Until now, even though I struggled, I ultimately triumphed and felt happier about Rust. Ownership was a tough climb. But it makes perfect sense and once it "clicked", things got easier. Lifetime syntax can still trip me up. But I do understand the point, and when they're needed. Using them has gotten easier, and I'm confident it will continue to.
Yet then there's Path. I believe I understand the challenges with Path. I realize the different operating system implementations are the root cause of these challenges (not Rust). I understand that Path is not UTF-8. Not every value of Path can cleanly convert to UTF-8 (and therefore Rust strings).
Right now, I'm mostly concerned about operating system file paths.
- Most real-world values of a file Path will cleanly convert to UTF-8. Are there exceptions? Yes. But these are rare edge cases.
- Many (most?) Rust crates that do useful work with strings, do so with Rust strings (UTF-8)
- The documentation discourages us from using unwrap()
- However, manipulating or working with Path silently encourages newbie Rustaceans to make liberal use of unwrap():
use std::path::{Path};
use regex::Regex;
const PATTERN1: &'static str = "(brian)";
const PATTERN2: &'static str = "(john)";
fn contains_pattern(bar: &str, pattern: &str) -> bool {
let iso_regex = Regex::new(pattern);
iso_regex.unwrap().is_match(bar)
}
fn main() {
let not_useful_path = Path::new("/home/brian");
// Regex cannot use Path, so we're forced to unsafely convert to string.
let useful_string = not_useful_path.to_str().unwrap();
println!("Result 1: {:?}", contains_pattern(useful_string, PATTERN1));
println!("Result 2: {:?}", contains_pattern(useful_string, PATTERN2));
}
Many, many excellent and useful crates were written to use Strings. Not Path. Not OsPath. This leaves the developer with uncomfortable choices:
Option 1: Avoid using the Path type altogether. Always use string types.
Pros: You may now utilize various libraries and crates, and stop wasting time converting Paths to strings (which we know isn't 100% safe anyway).
Cons: You will miss out on useful Path functions like join() and parent(). You'll have to find libraries that duplicate these functions for String. Or build your own!
Also, your pseudo String-as-Path types will not be compatible with OsStr. This may later result in unexpected errors and failures.
Option 2: Use Path when needed, and unsafely convert to String.
Pros: 99% of the time, the conversion to UTF-8 will be okay.
Cons: As developers, we worry about stability and correctness.

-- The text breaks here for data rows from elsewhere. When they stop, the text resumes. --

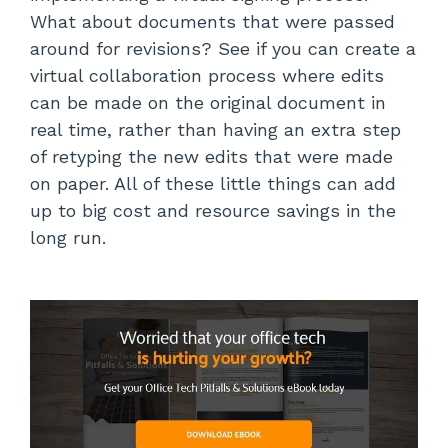
What about documents that were passed
around for revisions? See if you can create a
virtual collaboration process where edits
can be made on the original document in
real time, rather than having an extra step
of retyping the new edits that were made
on paper. All of these little things can add
up to big cost and resource savings in the
long run.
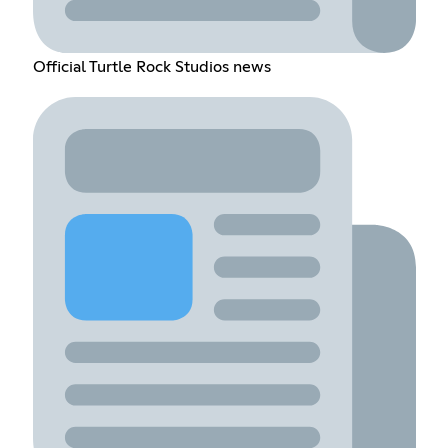
Official Turtle Rock Studios news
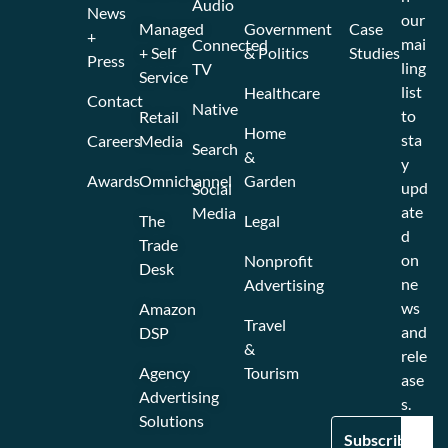
Audio
News
our
Managed
Government
Case
+
mai
Connected
+ Self
& Politics
Studies
Press
ling
TV
Service
list
Healthcare
Contact
Native
to
Retail
Home
sta
Careers
Media
Search
&
y
Awards
Omnichannel
Garden
upd
Social
ate
Media
The
Legal
d
Trade
on
Nonprofit
Desk
ne
Advertising
ws
Amazon
Travel
and
DSP
&
rele
Agency
Tourism
ase
Advertising
s.
Solutions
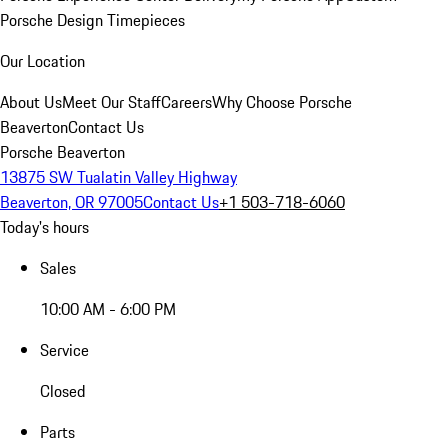
Porsche Design Timepieces
Our Location
About Us
Meet Our Staff
Careers
Why Choose Porsche
Beaverton
Contact Us
Porsche Beaverton
13875 SW Tualatin Valley Highway
Beaverton, OR 97005
Contact Us
+1 503-718-6060
Today's hours
Sales
10:00 AM - 6:00 PM
Service
Closed
Parts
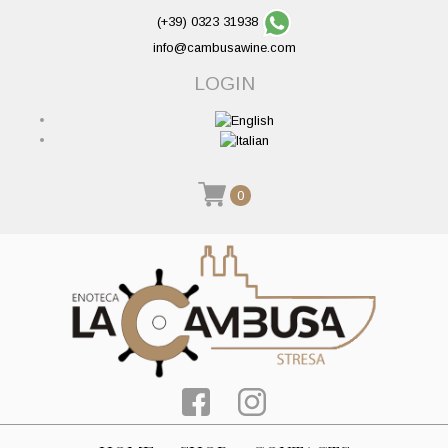
(+39) 0323 31938
info@cambusawine.com
LOGIN
0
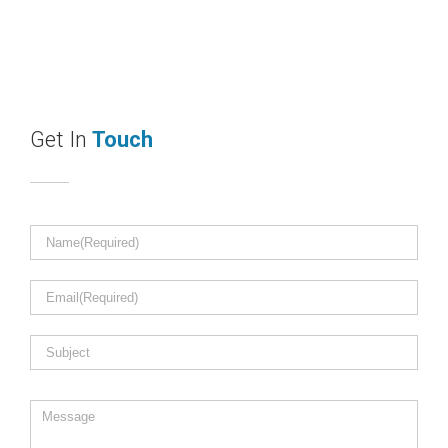
Get In
Touch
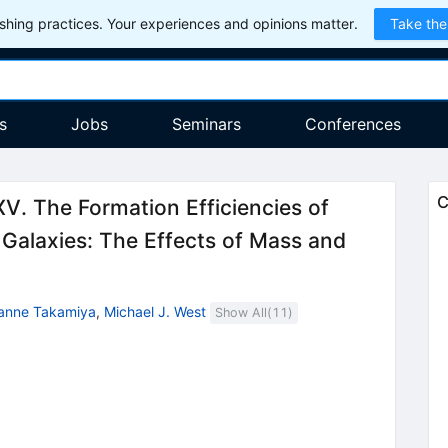
hing practices. Your experiences and opinions matter.
Take the
s
Jobs
Seminars
Conferences
C
V. The Formation Efficiencies of
e Galaxies: The Effects of Mass and
anne Takamiya
,
Michael J. West
Show All(
11
)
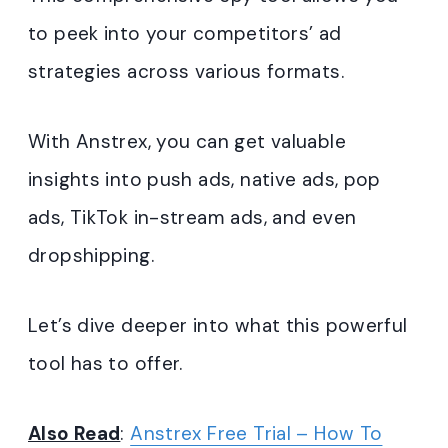
to peek into your competitors’ ad
strategies across various formats.
With Anstrex, you can get valuable
insights into push ads, native ads, pop
ads, TikTok in-stream ads, and even
dropshipping.
Let’s dive deeper into what this powerful
tool has to offer.
Also Read
:
Anstrex Free Trial – How To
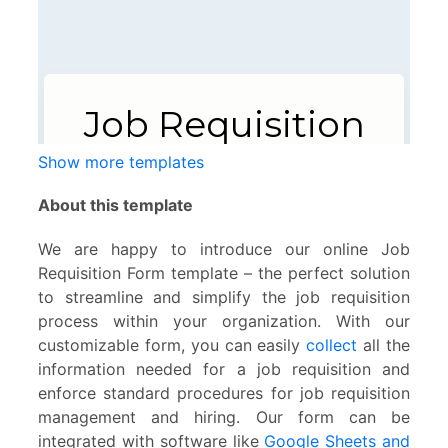
Show more templates
About this template
We are happy to introduce our online Job
Requisition Form template – the perfect solution
to streamline and simplify the job requisition
process within your organization. With our
customizable form, you can easily
collect
all the
information needed for a job requisition and
enforce standard procedures for job requisition
management and hiring. Our form can be
integrated with software like
Google Sheets and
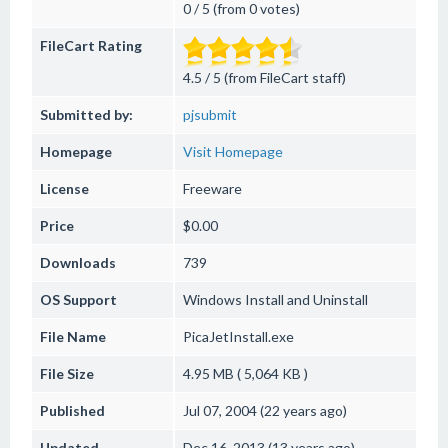
0 / 5 (from 0 votes)
FileCart Rating
4.5 / 5 (from FileCart staff)
Submitted by:
pjsubmit
Homepage
Visit Homepage
License
Freeware
Price
$0.00
Downloads
739
OS Support
Windows
Install and Uninstall
File Name
PicaJetInstall.exe
File Size
4.95 MB ( 5,064 KB )
Published
Jul 07, 2004 (22 years ago)
Updated
Dec 16, 2013 (13 years ago)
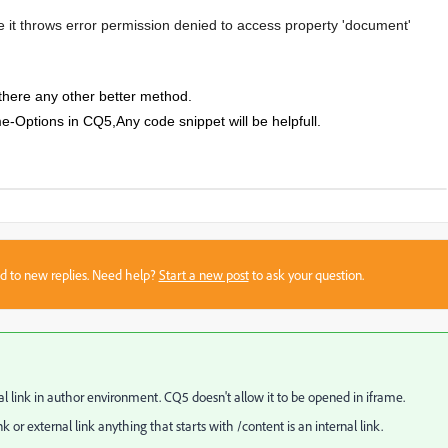
e it throws
error permission denied to access property 'document'
there any other better method.
-Options in CQ5,Any code snippet will be helpfull.
sed to new replies. Need help?
Start a new post
to ask your question.
l link in author environment. CQ5 doesn't allow it to be opened in iframe.
 or external link anything that starts with /content is an internal link.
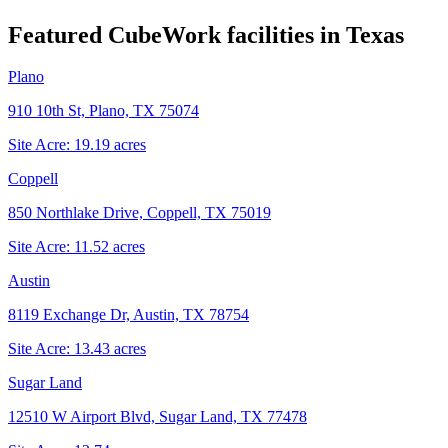
Featured CubeWork facilities in
Texas
Plano
910 10th St, Plano, TX 75074
Site Acre:
19.19
acres
Coppell
850 Northlake Drive, Coppell, TX 75019
Site Acre:
11.52
acres
Austin
8119 Exchange Dr, Austin, TX 78754
Site Acre:
13.43
acres
Sugar Land
12510 W Airport Blvd, Sugar Land, TX 77478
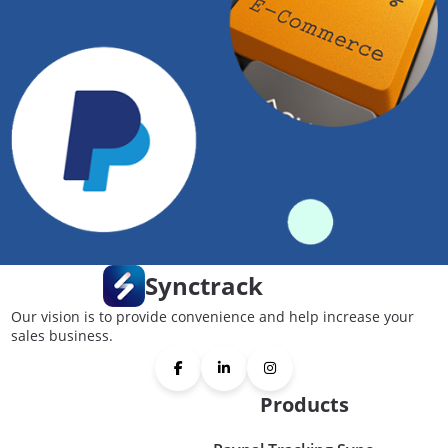
Synctrack
Our vision is to provide convenience and help increase your
sales business.
Products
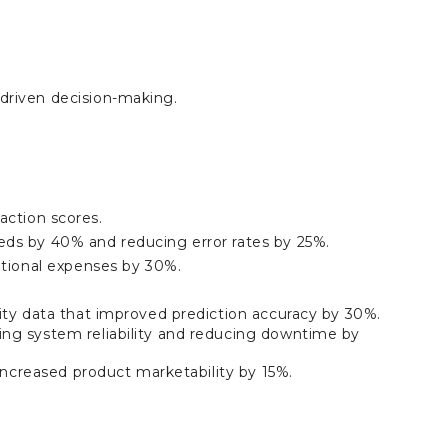
driven decision-making.
faction scores.
ds by 40% and reducing error rates by 25%.
ational expenses by 30%.
ity data that improved prediction accuracy by 30%.
ng system reliability and reducing downtime by
increased product marketability by 15%.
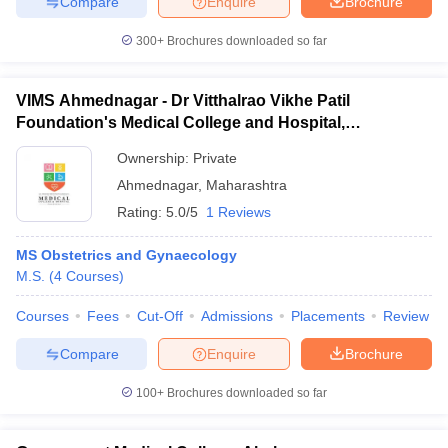
Compare
Enquire
Brochure
300+
Brochures downloaded so far
VIMS Ahmednagar - Dr Vitthalrao Vikhe Patil
Foundation's Medical College and Hospital,
Ahmednagar
Ownership:
Private
Ahmednagar
,
Maharashtra
Rating:
5.0/5
1 Reviews
MS Obstetrics and Gynaecology
M.S.
(
4
Courses
)
Courses
Fees
Cut-Off
Admissions
Placements
Review
Compare
Enquire
Brochure
100+
Brochures downloaded so far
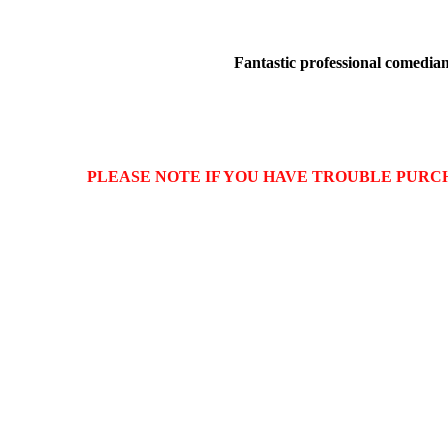
Fantastic professional comedians
PLEASE NOTE IF YOU HAVE TROUBLE PURCHASIN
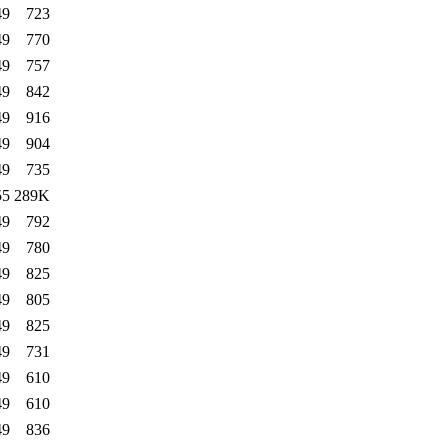
49
723
49
770
49
757
49
842
49
916
49
904
49
735
55
289K
49
792
49
780
49
825
49
805
49
825
49
731
49
610
49
610
49
836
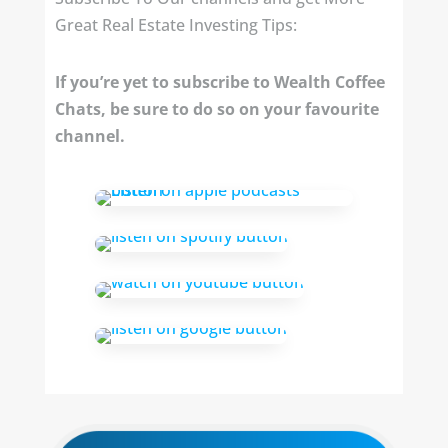
Great Real Estate Investing Tips:
If you’re yet to subscribe to Wealth Coffee
Chats, be sure to do so on your favourite
channel.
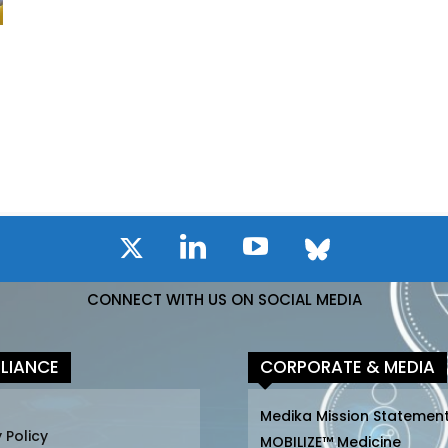
CONNECT WITH US ON SOCIAL MEDIA
LIANCE
CORPORATE & MEDIA
Medika Mission Statemen
 Policy
MOBILIZE™ Medicine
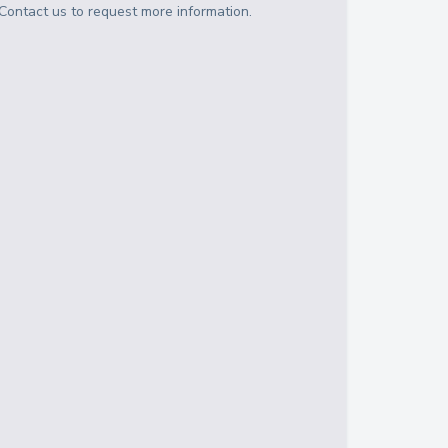
Contact us to request more information.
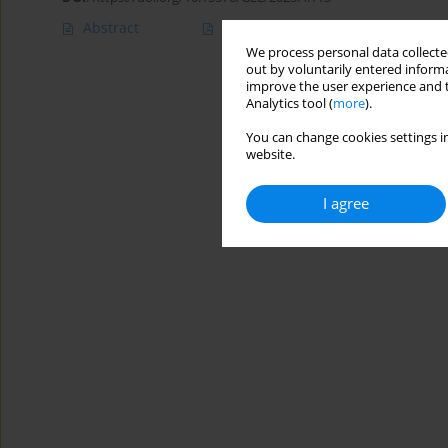
Abstract
Article
(PDF)
We process personal data collected
out by voluntarily entered informa
improve the user experience and t
Analytics tool (
more
).
You can change cookies settings in
website.
I agree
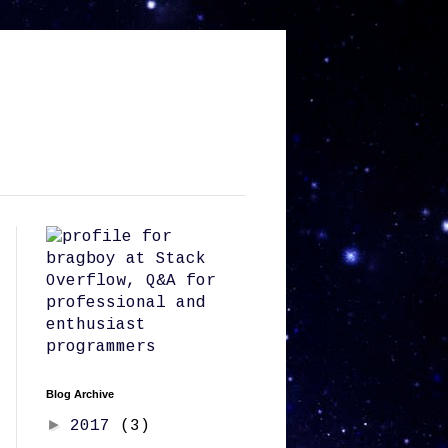
Blog Archive
►
2017
(3)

We worry about those Paths that might not convert to UTF-8. Also, your code is going to be filled with clunky as_os_str().unwrap().to_string().unwrap()
statements all over the place.
You will miss out on useful AsRef conversions too!
// This code will not compile
use std::path::Path;
pub fn foo<'a, S>(parm_path: S) -> ()
where S: AsRef<&'a str> {
println!("My path as string = {:?}", parm_path.as_ref());
()
}
fn main() {
let p: &Path = Path::new("/home/brian/some_file.txt");
foo(p);
}
"the trait std::convert::AsRef<&str>
is not implemented for std::path::Path
"
...
Option 3: Use Path when you need to. Whenever you need crates (ex. Regex) and the crate requires working with String, re-write the crate to use Path or OsStr instead.
Pros: Appears to be the only "correct" solution Rust is offering us.
Cons: Wildly impractical to rewrite every crate you will need.
Today, I'm doing Option 2. I don't like it. I don't like writing these ''unwrap()'' statements all the time, or doing error handling for hypothetical edge cases that I cannot easily reproduce. Yet I have no better ideas. If my program ever encounters such an odd filename, I certainly would hope/expect it panics! My project was never designed to work with such things.
I'd really like an Option 4. But I don't know what that is.
I understand Rust is supposed to be safe, not choke on unusual values, and be very stable. I'm all for that.
But Rust is also a systems language. And the manipulation of file paths and names? Well, that seems like a core part of systems programming (particularly in Linux, where "everything is a file"). Yet Rust is weirdly awkward and cumbersome when it comes to working with file Paths. You can do a couple useful things, but you quickly encounter a requirement for Strings.
For the first time with Rust, I've learned "why" things didn't work the way I expect...but I've walked away feeling very unsatisfied.